→ **Try it**
Leaving out the pictures, reproduce each record exactly and in full.

→ **Exercise inputs**
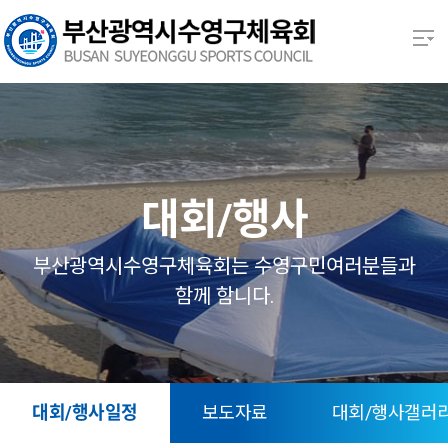
본문 바로가기
열기
열기
열기
대회/행사
열기
부산광역시수영구체육회는 수영구민여러분들과
함께 함니다.
열기
열기
대회/행사일정
보도자료
대회/행사갤러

→ **Result**
본문 바로가기
열기
열기
열기
대회/행사
열기
부산광역시수영구체육회는 수영구민여러분들과
함께 함니다.
열기
열기
대회/행사일정
보도자료
대회/행사갤러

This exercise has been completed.